> **EXTRACT**:
No Bible translation is the best one for public worship. God can speak through any version.

As a young man, Hobbins read Good News for Modern Man (New Testament) cover to cover more than once. “It was a great first gateway into the world of the Bible. Now I read the Bible in the original languages and find all translations wanting from multiple points of view. Still, the message of salvation found in holy scripture comes through loud and clear in virtually all translations,” he says.

Congregational context and consistency matter in choosing Bible translations for worship, according to Mark D. Roberts. He’s an author, blogger, speaker, and Presbyterian pastor who is now senior director and scholar-in-residence at Laity Lodge in the Texas Hill Country.

Roberts advises churches to involve pastors, elders, deacons, children’s and youth ministry leaders, teachers, writers, journalists, and others from the congregation in choosing a translation. They should consider the cultures, languages, Bible translation uses and beliefs, liturgical traditions, and reading levels in both the congregation and local community.

“The goal is not to choose the translation that people ‘like’ so much as to find the one that helps them grasp the sense of the biblical text. Churches should be especially eager to choose a translation that will be understandable to folks who are not lifelong Christians,” Roberts says.

Preachers should practice “moderation and wisdom” in using different translations in sermons, Roberts says. Reading from The Message might help illustrate the more literal version you preach from. But Roberts cautions against searching multiple translations for words that fit a point you’ve “already determined to make. Preachers need to do the hard work of making sure their translation is faithful to the original. The pick-and-choose method can encourage a preacher to read meaning into the text rather than derive meaning from the text.”

Learn More

Don’t miss the conversation with John F. Hobbins about maintaining Christian unity despite so many Bible translations. His blog is Ancient Hebrew Poetry. Mark D. Roberts blogs on Patheos.com about Christ, culture, and the church.

Take this simple online Bible knowledge quiz. Do you know less about the Bible than about your other top interests? Then check out what Congregational Resource Guide suggests. Explore all the Wabash Center’s recommended list of online Bibles and Bible study tools.

> **PROVIDED RECORDS**:

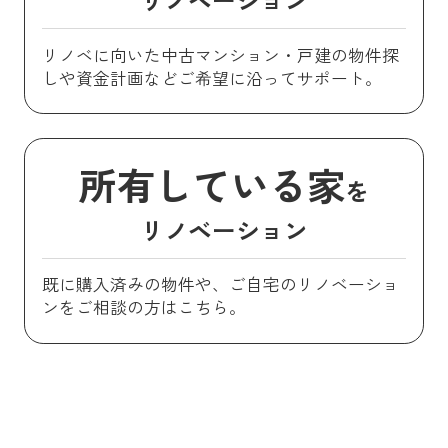
リノベに向いた中古マンション・戸建の物件探
しや資金計画などご希望に沿ってサポート。
所有している家
を
リノベーション
既に購入済みの物件や、ご自宅のリノベーショ
ンをご相談の方はこちら。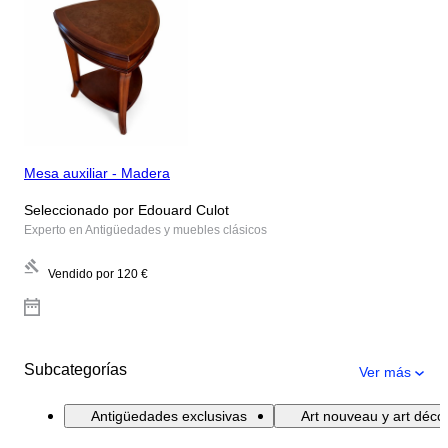
Mesa auxiliar - Madera
Seleccionado por Edouard Culot
Experto en Antigüedades y muebles clásicos
Vendido por
120 €
Subcategorías
Ver más
Antigüedades exclusivas
Art nouveau y art déco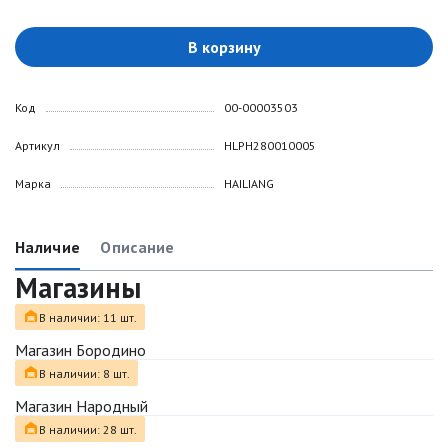
В корзину
Код
00-00003503
Артикул
HLPH280010005
Марка
HAILIANG
Наличие
Описание
Магазины
В наличии: 11 шт.
Магазин Бородино
В наличии: 8 шт.
Магазин Народный
В наличии: 28 шт.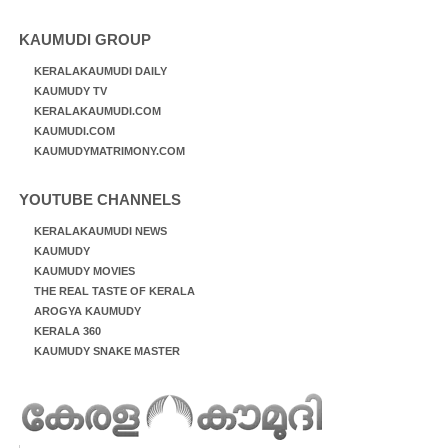
KAUMUDI GROUP
KERALAKAUMUDI DAILY
KAUMUDY TV
KERALAKAUMUDI.COM
KAUMUDI.COM
KAUMUDYMATRIMONY.COM
YOUTUBE CHANNELS
KERALAKAUMUDI NEWS
KAUMUDY
KAUMUDY MOVIES
THE REAL TASTE OF KERALA
AROGYA KAUMUDY
KERALA 360
KAUMUDY SNAKE MASTER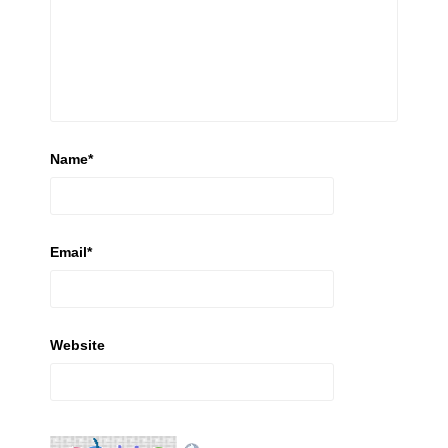
Name
*
Email
*
Website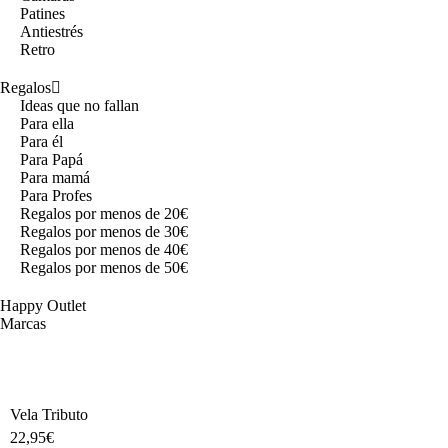
Patines
Antiestrés
Retro
Regalos
Ideas que no fallan
Para ella
Para él
Para Papá
Para mamá
Para Profes
Regalos por menos de 20€
Regalos por menos de 30€
Regalos por menos de 40€
Regalos por menos de 50€
Happy Outlet
Marcas
Vela Tributo
22,95
€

> **PROBLEM SET**:
[1] From the passage on choosing Bible translations, copy the part from "Roberts advises churches" to "and local community.".
[2] In the passage on choosing Bible translations, why does Roberts warn preachers against searching several translations for words that fit a point they have already decided to make? Answer in one to three sentences.
[3] Pick up the passage on choosing Bible translations after its last sentence and continue it.

> **ANSWERS TO THIS EXERCISE**:
[1]
Roberts advises churches to involve pastors, elders, deacons, children’s and youth ministry leaders, teachers, writers, journalists, and others from the congregation in choosing a translation. They should consider the cultures, languages, Bible translation uses and beliefs, liturgical traditions, and reading levels in both the congregation and local community.

[2] Roberts says this pick-and-choose method can lead a preacher to read meaning into the text instead of deriving meaning from it. Preachers should instead do the hard work of making sure their translation is faithful to the original.

[3]
English-speaking Christians have been using multiple Bible translations for centuries, even after the King James Bible was released in 1611. These lists compare the NIV 2011 to the NIV 1984 and TNIV. Craig Blomberg describes five intriguing changes in the updated NIV.

Most English Bible translations have been compiled by white men. The 120 scholars who translated the Common English Bible are men and women from 22 Christian traditions in American, African, Asian, European and Latino communities. Seventy-seven reading groups were assigned a book of the Bible. These 300 readers of all ages and 13 denominations read the text aloud to each other and commented on awkward or unclear phrasing.

Watch this video on how to bring scripture alive in worship. Friends of the Groom Theatre Company offered this training during the 2012 Calvin Symposium on Worship.

Gather a group to read and discuss these books:

Browse related stories on ethnodoxology; Eugene Peterson, author of The Message Bible paraphrase; and scripture memory and public reading.

Start a Discussion

Feel free to print and distribute these stories at your church staff, board, education, worship, or youth ministry meeting. These questions will help your group talk about how you choose and use Bible translations:

  • What, if anything, made you uncomfortable about these stories on Bible translation?
  • Which Bible translation(s) do you use in worship, family or personal devotions, or Bible study? Why? What might you gain from comparing your preferred translation with another?
  • How can you help people in your congregation to read the Bible more? How can you model ways to move from studying its message to sharing and living out the Gospel?